Stay healthy (and help others do the same)
’Tis the season — cold and flu season, that is. And while it’s time for giving and receiving, one gift you don’t want to bring home is the sniffles, or worse. Being in public places increases your chances to catch contagious bugs, and an aeroplane that sees hundreds of people a day is especially susceptible.
Simply being in the airport means access to germs: Think elevator buttons, escalator and stairway handles, and drinking fountains. Senning says, “To avoid getting sick keep your hands below your shoulders. Don’t touch your eyes, ears, nose or mouth.”
And while it’s best to stay home when you’re sick, sometimes travelling under the weather is unavoidable. If that’s the unfortunate case, pack tissues, water and do your best to cough and sneeze away from fellow passengers, says Senning. As for discarding tissues, “Seatback pockets are not receptacles,” he says. And don’t pass used tissues to the cabin crew. They don’t want to get sick either. Instead, dispose of tissues in the garbage can in the lavatory.
Speaking of lavatories: Think the lavatory is the most germ-ridden place on the aircraft? Think again. Senning says studies have shown that one of the dirtiest places on the plane is the tray table. Bringing your own disinfectant wipes will give you an edge on avoiding germs by wiping down the tray table, the armrests, the overhead air vents and even the window shades.
When using the lavatory opt for a tissue when you push the toilet flush button and unlock the lavatory door. In other words, wherever your hands go, germs lurk. Take precautions.
Be nice to your flight attendants
What’s perhaps the kindest thing to keep in mind while flying for the holidays? Being sensitive to overworked flight attendants. if you want good service during this stressful time, it pays to be nice.
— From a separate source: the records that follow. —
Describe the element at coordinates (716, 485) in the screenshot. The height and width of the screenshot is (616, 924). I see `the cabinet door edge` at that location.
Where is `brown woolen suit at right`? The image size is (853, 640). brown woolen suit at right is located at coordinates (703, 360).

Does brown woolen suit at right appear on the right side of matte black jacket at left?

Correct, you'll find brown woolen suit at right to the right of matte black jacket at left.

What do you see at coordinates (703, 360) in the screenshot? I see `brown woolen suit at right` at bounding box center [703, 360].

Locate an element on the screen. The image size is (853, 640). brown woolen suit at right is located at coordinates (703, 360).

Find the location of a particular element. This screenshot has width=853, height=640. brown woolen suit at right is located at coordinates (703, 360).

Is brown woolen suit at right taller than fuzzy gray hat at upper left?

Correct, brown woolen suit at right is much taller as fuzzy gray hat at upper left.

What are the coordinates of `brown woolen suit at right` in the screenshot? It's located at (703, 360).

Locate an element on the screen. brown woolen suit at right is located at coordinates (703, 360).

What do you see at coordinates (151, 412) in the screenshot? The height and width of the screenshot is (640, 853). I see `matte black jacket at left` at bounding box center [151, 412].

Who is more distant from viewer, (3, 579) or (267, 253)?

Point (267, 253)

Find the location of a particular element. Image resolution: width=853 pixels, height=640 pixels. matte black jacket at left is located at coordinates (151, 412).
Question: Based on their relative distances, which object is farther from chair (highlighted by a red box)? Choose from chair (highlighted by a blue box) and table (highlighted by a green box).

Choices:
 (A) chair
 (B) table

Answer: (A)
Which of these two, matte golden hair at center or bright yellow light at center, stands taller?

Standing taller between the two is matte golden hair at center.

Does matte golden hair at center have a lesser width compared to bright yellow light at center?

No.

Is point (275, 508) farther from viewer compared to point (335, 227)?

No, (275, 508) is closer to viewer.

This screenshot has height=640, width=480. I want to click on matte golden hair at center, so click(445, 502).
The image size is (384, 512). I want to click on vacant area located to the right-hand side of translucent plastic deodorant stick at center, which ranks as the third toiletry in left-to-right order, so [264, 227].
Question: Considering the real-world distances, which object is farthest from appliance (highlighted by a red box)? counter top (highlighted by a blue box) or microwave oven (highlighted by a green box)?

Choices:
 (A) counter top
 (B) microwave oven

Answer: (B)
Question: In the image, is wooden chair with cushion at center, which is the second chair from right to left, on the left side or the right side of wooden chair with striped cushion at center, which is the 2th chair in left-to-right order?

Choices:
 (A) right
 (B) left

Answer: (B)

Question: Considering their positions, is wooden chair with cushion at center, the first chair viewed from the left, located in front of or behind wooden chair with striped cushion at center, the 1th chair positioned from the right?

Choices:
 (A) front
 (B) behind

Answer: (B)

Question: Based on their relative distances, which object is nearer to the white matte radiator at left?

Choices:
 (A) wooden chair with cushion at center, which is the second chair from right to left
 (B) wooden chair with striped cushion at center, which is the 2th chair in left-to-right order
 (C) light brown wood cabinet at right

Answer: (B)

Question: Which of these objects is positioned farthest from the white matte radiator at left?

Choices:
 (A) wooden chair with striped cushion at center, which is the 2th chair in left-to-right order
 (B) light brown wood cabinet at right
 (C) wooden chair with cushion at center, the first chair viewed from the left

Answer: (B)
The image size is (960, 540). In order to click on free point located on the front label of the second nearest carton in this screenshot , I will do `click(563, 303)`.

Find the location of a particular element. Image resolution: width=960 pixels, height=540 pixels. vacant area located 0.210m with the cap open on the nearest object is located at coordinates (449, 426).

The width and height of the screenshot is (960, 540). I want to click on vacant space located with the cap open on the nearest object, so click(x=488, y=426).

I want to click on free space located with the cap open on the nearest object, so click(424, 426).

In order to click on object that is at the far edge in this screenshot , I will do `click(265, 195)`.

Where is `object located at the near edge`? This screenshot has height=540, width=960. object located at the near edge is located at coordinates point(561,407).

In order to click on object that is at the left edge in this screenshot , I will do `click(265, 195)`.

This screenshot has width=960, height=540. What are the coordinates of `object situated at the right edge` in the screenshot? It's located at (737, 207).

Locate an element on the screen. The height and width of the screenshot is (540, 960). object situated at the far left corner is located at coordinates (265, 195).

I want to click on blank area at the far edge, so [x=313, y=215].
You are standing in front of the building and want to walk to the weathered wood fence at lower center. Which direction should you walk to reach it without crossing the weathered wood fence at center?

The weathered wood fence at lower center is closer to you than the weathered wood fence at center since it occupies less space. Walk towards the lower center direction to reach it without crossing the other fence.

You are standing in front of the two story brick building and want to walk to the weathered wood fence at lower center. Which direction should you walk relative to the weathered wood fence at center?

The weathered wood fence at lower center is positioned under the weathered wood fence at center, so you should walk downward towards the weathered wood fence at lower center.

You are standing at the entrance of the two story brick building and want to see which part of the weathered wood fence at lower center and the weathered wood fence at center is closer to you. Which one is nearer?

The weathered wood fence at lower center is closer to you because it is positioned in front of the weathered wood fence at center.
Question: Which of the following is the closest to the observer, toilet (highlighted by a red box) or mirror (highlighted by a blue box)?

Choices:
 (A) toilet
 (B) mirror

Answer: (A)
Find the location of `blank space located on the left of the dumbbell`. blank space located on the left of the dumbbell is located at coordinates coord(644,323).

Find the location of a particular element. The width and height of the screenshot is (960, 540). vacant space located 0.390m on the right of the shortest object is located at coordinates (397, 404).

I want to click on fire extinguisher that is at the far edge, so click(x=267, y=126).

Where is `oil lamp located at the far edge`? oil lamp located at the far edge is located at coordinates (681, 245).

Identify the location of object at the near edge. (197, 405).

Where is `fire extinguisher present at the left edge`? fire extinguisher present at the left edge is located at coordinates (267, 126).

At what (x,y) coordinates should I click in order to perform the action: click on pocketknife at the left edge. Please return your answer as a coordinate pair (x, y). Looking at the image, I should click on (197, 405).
Some airline employees — especially newer cabin crew who are often bounced around to several flights — can easily have a 10- to 14-hour duty day. That doesn’t include their time driving and parking at the airport, if it’s the first day of their trip. When weather is bad (like common late autumn and winter forecasts of snow, ice and rain), delays are inevitable which might inconvenience you. But it’s also extending your crew’s day — and remember, flight attendants don’t get paid if the plane isn’t pushed away from the gate. That means if you’re sitting at the gate for two extra hours, your crew is not getting paid.
I can speak from experience. I recall one Christmas week being on a plane for three hours on the ground, serving beverages and bags of peanuts while we waited for an aeroplane part that was “supposed to be here any moment”. Passengers were allowed to disembark and re-board as they pleased, but as long as passengers were onboard, the flight attendants had to be present. The flight ended up being cancelled. The only money I made was the minimal hourly per deim: roughly $6 for three hours of work being stuck on a plane with grumpy passengers. The worst part? I was also reassigned, and had to work another flight after that.
Beth Blair is a former flight attendant and a freelance writer.